Science

Billions of Earth-like planets in Milky Way, study finds

Findings suggest 1 in 5 stars in Milky Way could be sun-like with Earth-like planets

An artist's rendering of two planets with Earth-like properties, Kepler-62-e and Kepler-62-f, from the Harvard-Smithsonian Center for Astrophysics.
AP Photo/Harvard Smithsonian Center for Astrophysics

Approximately one in five sun-like stars in the galaxy are surrounded by planets that could meet some of the basic prerequisites for life, according to a new analysis of telescope data released Monday.

The study, released in the journal Proceedings of the National Academy of Science, is based on a three-year examination of data from NASA’s Kepler space telescope and suggests that at least 8.8 billion planets that fit Earth’s size and temperature requirements for life exist in the Milky Way galaxy alone.

As for what it says about the odds that there is life somewhere out there, it means "just in our Milky Way galaxy alone, that's 8.8 billion throws of the biological dice," study co-author Geoff Marcy, a longtime planet hunter from the University of California at Berkeley, told The Associated Press.

"Planets seem to be the rule rather than exception," study leader Erik Petigura, an astronomy graduate student at the University of California at Berkeley, said during a conference call with reporters on Monday.

The next step, scientists say, is to look for atmospheres on these planets with powerful space telescopes that have yet to be launched. That would yield further clues to whether any of these planets do, in fact, harbor life.

The findings also raise a glaring question, Marcy said: If we aren't alone, why is "there a deafening silence in our Milky Way galaxy from advanced civilizations?"

In the Milky Way, about 1 in 5 stars that are like our sun in size, color and age have planets that are roughly Earth's size and are in the habitable zone where life-crucial water can be liquid, according to intricate calculations based on four years of observations from NASA's now-crippled Kepler telescope.

The Kepler telescope peered at 42,000 stars, examining just a tiny slice of our galaxy to see how many planets like Earth are out there. Scientists then extrapolated that figure to the rest of the galaxy, which has hundreds of billions of stars.

For the first time, scientists calculated — not estimated — what percent of stars that are just like our sun have planets similar to Earth. The answer, they found, was 22 percent, with a margin of error of plus or minus 8 percentage points.

Kepler scientist Natalie Batalha said there is still more data to pore over before this can be considered a final figure.

There are about 200 billion stars in our galaxy, with 40 billion of them like our sun, Marcy said. One of his co-authors put the number of sun-like stars closer to 50 billion, meaning there would be at least 11 billion planets like ours.

Based on the 1-in-5 estimate, the closest Earth-size planet that is in the habitable temperature zone and circles a sun-like star is probably within 70 trillion miles of Earth, Marcy said.

And the 8.8 billion Earth-size planets figure is only a start.

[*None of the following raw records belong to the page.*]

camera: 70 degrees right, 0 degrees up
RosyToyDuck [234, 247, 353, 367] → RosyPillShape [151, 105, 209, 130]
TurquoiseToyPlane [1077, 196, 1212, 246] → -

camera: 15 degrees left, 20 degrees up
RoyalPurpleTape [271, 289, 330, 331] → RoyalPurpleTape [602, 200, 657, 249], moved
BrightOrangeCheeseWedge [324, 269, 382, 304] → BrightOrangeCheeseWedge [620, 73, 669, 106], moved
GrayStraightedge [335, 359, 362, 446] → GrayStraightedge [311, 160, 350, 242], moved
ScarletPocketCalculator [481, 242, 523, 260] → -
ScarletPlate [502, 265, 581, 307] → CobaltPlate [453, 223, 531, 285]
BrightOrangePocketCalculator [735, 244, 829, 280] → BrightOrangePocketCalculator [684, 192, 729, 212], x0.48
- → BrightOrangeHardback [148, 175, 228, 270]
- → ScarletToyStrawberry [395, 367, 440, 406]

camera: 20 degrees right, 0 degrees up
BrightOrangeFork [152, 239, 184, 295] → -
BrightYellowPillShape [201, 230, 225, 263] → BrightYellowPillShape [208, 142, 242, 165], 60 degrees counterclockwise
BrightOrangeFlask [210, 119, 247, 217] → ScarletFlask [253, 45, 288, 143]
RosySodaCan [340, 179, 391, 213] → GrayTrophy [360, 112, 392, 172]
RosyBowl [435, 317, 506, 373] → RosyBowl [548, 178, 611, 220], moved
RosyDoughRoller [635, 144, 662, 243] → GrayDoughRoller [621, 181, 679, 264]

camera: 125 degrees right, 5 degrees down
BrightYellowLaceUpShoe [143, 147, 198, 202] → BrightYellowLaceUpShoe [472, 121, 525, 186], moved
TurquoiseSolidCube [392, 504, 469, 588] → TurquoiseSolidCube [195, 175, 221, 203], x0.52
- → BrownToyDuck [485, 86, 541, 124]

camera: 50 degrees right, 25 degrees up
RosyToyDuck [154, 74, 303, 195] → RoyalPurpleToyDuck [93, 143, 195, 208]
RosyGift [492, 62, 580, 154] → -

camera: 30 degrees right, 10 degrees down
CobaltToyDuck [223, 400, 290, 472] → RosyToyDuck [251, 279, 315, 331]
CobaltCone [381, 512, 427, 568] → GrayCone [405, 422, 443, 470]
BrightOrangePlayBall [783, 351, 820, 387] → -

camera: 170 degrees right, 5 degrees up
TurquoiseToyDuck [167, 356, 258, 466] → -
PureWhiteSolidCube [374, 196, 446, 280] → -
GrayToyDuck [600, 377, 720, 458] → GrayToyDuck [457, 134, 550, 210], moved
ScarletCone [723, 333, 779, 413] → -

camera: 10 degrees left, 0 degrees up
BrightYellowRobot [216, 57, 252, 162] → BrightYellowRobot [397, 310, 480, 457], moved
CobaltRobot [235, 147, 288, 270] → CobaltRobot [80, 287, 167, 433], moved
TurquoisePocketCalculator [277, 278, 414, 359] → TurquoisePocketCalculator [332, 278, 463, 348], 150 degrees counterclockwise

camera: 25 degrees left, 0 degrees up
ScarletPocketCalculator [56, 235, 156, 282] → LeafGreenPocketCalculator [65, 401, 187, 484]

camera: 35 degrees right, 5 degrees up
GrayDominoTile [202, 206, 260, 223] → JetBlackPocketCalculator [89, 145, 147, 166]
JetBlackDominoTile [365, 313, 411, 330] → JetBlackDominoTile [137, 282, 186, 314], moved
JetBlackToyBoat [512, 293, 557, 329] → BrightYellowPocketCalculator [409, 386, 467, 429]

That's because scientists were looking only at sun-like stars, which are not the most common stars. An earlier study found that 15 percent of the more common red dwarf stars have Earth-size planets that are close enough to be in the not-too-hot, not-too-cold "Goldilocks Zone."

Put those together and that's probably 40 billion right-size, right-place planets, Marcy said. And that's just our galaxy. There are billions of other galaxies.

Scientists at a Kepler science conference Monday said they have found 833 new candidate planets with the space telescope, bringing the total of planets they've spotted to 3,538, but most aren't candidates for life.

Kepler has identified only 10 planets that are about Earth's size circling sun-like stars in the habitable zone, including one called Kepler 69-c.